▸ Information given:
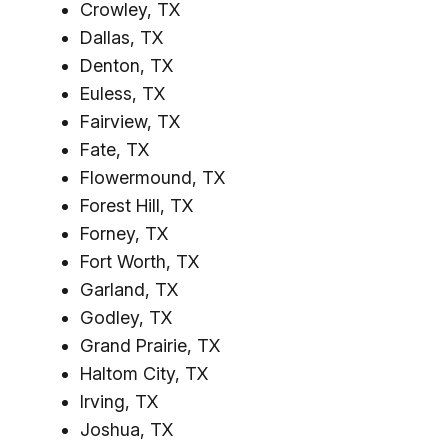
Crowley, TX
Dallas, TX
Denton, TX
Euless, TX
Fairview, TX
Fate, TX
Flowermound, TX
Forest Hill, TX
Forney, TX
Fort Worth, TX
Garland, TX
Godley, TX
Grand Prairie, TX
Haltom City, TX
Irving, TX
Joshua, TX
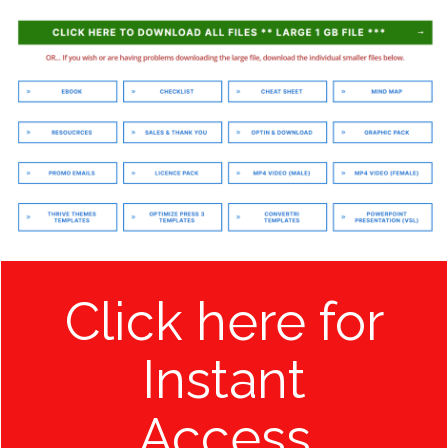
Click here for
Instant
Access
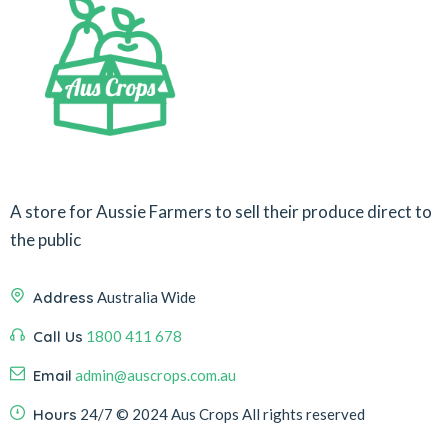
A store for Aussie Farmers to sell their produce direct to
the public
Address
Australia Wide
Call Us
1800 411 678
Email
admin@auscrops.com.au
Hours
24/7
© 2024 Aus Crops
All rights reserved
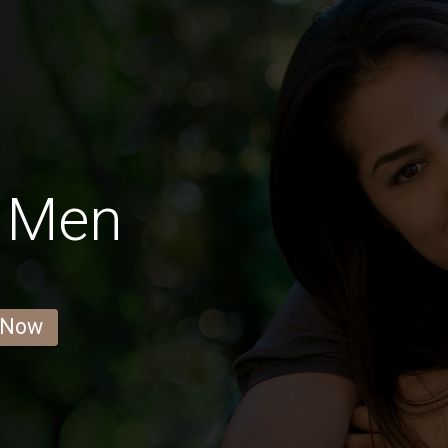
r Men
 Now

▸ Work item:
Express the text read from all the rows above as a Markdown table with the columns No. and Text, giving each line its own numbered table row and skipping blank lines. Leave the pictures out of the answer.

▸ Finished exercise:
| No. | Text |
|---|---|
| 1 | Crowley, TX |
| 2 | Dallas, TX |
| 3 | Denton, TX |
| 4 | Euless, TX |
| 5 | Fairview, TX |
| 6 | Fate, TX |
| 7 | Flowermound, TX |
| 8 | Forest Hill, TX |
| 9 | Forney, TX |
| 10 | Fort Worth, TX |
| 11 | Garland, TX |
| 12 | Godley, TX |
| 13 | Grand Prairie, TX |
| 14 | Haltom City, TX |
| 15 | Irving, TX |
| 16 | Joshua, TX |
| 17 | Click here for |
| 18 | Instant |
| 19 | Access |
| 20 | A store for Aussie Farmers to sell their produce direct to |
| 21 | the public |
| 22 | Address |
| 23 | Australia Wide |
| 24 | Call Us |
| 25 | 1800 411 678 |
| 26 | Email |
| 27 | admin@auscrops.com.au |
| 28 | Hours |
| 29 | 24/7 |
| 30 | © 2024 Aus Crops |
| 31 | All rights reserved |
| 32 | r Men |
| 33 |  Now |